Well I just thought I would come on here and update - It is official lol he gave me squat .. not a card not flowers nothing from him OR my daughter's behalf ....I got myself some stuff though haha and my baby girl gave me lots of kisses today almost as though she knew so that was my gift from her - but he didn't know I got kisses ..and he sent me a TEXT saying happy mothers day which mind you 25 other people did for me too - friends ex boyfriends you name it .. they all wished me a happy mothers day ... I guess I expected him to do something more then everyone else did being as how this is my first mothers day with violet ..he and I are supposedly dating and I am the mother of HIS child.. he is so pathetic .. I will be breaking off with him real soon cause to be honest it's not the gift .. it is the thought that matters to me and if he can't even get me a card or something more then a text then I can't be with him I refuse to be in a relationship with someone who is that insensitive I am sure for another woman it would be ok but for me I have some sort of standards and I feel I deserve to be treated a certain way and if asking for a card on mothers day is too much then screw that I will stay single.
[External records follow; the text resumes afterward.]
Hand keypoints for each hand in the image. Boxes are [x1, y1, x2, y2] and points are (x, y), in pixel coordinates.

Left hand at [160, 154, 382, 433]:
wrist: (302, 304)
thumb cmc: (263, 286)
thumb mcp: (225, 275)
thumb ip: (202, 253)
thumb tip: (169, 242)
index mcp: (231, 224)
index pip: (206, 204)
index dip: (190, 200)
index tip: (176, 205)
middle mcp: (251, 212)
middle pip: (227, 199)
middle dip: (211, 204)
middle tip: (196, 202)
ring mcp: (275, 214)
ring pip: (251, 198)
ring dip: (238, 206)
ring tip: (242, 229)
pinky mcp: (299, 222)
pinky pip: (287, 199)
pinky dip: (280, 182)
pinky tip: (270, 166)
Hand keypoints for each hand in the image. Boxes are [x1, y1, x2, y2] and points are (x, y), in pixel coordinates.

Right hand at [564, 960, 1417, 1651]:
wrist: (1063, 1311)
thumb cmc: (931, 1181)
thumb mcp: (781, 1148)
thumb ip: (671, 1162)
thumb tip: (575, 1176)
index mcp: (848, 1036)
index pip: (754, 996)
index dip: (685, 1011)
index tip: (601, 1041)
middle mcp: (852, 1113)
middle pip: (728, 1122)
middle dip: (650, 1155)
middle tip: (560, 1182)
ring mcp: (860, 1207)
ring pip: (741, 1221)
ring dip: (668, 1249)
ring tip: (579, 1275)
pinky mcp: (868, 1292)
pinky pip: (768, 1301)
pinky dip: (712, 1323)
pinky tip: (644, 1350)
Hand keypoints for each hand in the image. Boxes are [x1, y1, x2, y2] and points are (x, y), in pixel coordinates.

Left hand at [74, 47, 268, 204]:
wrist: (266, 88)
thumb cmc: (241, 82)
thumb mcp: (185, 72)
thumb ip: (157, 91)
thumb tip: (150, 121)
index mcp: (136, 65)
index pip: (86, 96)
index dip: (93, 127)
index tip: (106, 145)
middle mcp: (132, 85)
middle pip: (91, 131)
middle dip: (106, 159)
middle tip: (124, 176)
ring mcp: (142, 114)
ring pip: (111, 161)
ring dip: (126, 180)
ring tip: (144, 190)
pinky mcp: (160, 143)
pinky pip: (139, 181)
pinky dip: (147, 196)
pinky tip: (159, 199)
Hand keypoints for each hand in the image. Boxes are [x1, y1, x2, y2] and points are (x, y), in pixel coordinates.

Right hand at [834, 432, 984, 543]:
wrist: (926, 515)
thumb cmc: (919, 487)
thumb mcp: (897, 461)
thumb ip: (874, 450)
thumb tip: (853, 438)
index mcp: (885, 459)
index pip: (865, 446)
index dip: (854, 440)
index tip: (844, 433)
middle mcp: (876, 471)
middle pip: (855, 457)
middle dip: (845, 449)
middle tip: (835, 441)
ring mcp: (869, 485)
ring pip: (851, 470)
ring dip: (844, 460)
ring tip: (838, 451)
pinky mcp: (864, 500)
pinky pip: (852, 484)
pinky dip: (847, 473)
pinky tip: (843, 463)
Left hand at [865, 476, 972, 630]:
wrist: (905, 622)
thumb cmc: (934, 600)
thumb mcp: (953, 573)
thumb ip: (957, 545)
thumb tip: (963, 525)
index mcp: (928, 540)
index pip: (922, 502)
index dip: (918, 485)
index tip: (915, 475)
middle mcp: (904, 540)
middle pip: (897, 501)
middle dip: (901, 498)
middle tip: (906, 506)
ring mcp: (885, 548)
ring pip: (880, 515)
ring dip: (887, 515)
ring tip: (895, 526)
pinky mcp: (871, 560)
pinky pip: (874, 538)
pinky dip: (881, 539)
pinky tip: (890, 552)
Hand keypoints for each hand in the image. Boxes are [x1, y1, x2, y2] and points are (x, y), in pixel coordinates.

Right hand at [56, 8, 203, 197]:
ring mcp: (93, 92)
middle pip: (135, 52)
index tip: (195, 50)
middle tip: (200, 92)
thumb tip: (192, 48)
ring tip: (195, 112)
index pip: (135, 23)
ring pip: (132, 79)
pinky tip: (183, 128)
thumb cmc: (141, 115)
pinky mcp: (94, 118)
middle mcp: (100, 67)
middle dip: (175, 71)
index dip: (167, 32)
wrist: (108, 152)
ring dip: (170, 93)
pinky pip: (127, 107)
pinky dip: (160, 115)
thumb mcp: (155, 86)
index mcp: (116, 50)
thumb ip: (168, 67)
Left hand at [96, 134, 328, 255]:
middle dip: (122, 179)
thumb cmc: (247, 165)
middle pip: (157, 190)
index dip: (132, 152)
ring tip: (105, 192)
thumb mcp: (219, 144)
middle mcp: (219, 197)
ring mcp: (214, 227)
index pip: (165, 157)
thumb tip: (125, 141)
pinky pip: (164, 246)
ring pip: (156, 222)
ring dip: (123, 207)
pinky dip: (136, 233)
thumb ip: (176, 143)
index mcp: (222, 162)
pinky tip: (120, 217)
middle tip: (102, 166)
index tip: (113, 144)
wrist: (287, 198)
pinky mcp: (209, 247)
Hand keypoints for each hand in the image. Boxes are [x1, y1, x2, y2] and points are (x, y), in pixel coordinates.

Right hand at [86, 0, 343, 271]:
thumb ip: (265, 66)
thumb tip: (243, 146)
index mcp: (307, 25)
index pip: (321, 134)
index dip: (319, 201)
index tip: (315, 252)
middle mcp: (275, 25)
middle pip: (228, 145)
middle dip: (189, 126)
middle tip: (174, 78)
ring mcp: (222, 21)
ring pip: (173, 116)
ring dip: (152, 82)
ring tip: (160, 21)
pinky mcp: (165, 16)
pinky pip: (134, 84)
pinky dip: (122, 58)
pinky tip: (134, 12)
LORD knows I always get him stuff and think of him .. ugh .. so disappointing. Ok thanks for listing to my rant haha

 

Sprinkles - May 10

haha I called him on it and now according to him he got me something he just 'forgot' it and said he will give it to me tomorrow haha right ... whatever ! LOL

 

micsmms3 - May 11

Poor you, how dissapointing, I thought after that conversation about his mom- that he would get you something. Mine gave me flowers and a card from he and our dd. I guess he met my expectation? I try to keep my expectations low for his sake. I had a few hopes of him doing something around the house for me, like giving the dogs a bath or finally hanging the towel bar and tp holder... ( I have the tools to do it with in the bathroom (hint hint!!!!!!).

 

Sprinkles - May 12

haha aww yeah they just don't get it sometimes - He tells me I am soooo hard to shop for but I'm not ..all he has to do is pay attention kind of like I DO ! O well it is what it is I guess .. My Mothers day was a great one though after all.